§ Brief
Copy out the full data exactly as given; pictures should not be included.

§ Input data
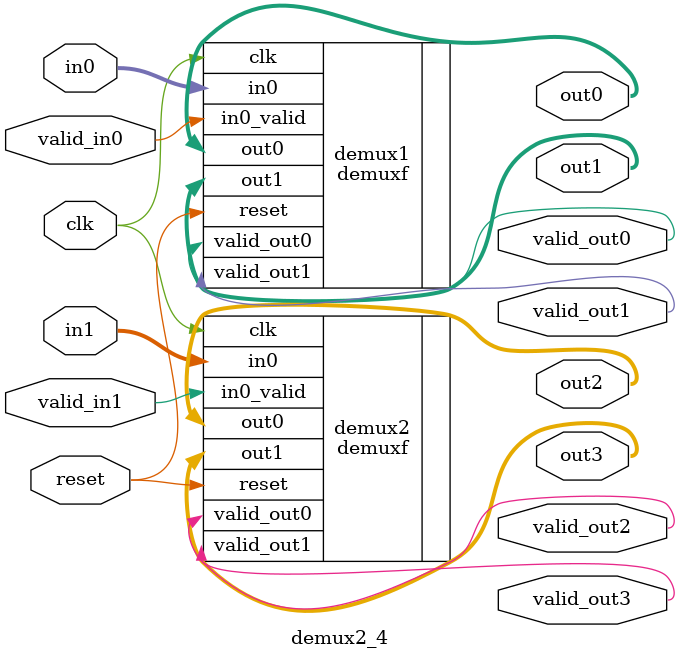
<source format=v>



`include "demuxf.v"

module demux2_4 (
input wire reset,
input wire clk,
input wire [7:0] in0,
input wire valid_in0,
input wire [7:0] in1,
input wire valid_in1,
output  [7:0] out3,
output  valid_out3,
output  [7:0] out2,
output  valid_out2,
output  [7:0] out1,
output  valid_out1,
output  [7:0] out0,
output  valid_out0
);

demuxf demux1 (
     .in0    (in0),
     .in0_valid (valid_in0),
     .out0    (out0),
     .valid_out0 (valid_out0),
     .out1    (out1),
     .valid_out1 (valid_out1),
     .clk     (clk),
     .reset   (reset)
 );

demuxf demux2 (
     .in0    (in1),
     .in0_valid (valid_in1),
     .out0    (out2),
     .valid_out0 (valid_out2),
     .out1    (out3),
     .valid_out1 (valid_out3),
     .clk     (clk),
     .reset   (reset)
 );


endmodule 
</source>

§ Answer space
<source format=v>



`include "demuxf.v"

module demux2_4 (
input wire reset,
input wire clk,
input wire [7:0] in0,
input wire valid_in0,
input wire [7:0] in1,
input wire valid_in1,
output  [7:0] out3,
output  valid_out3,
output  [7:0] out2,
output  valid_out2,
output  [7:0] out1,
output  valid_out1,
output  [7:0] out0,
output  valid_out0
);

demuxf demux1 (
     .in0    (in0),
     .in0_valid (valid_in0),
     .out0    (out0),
     .valid_out0 (valid_out0),
     .out1    (out1),
     .valid_out1 (valid_out1),
     .clk     (clk),
     .reset   (reset)
 );

demuxf demux2 (
     .in0    (in1),
     .in0_valid (valid_in1),
     .out0    (out2),
     .valid_out0 (valid_out2),
     .out1    (out3),
     .valid_out1 (valid_out3),
     .clk     (clk),
     .reset   (reset)
 );


endmodule 
</source>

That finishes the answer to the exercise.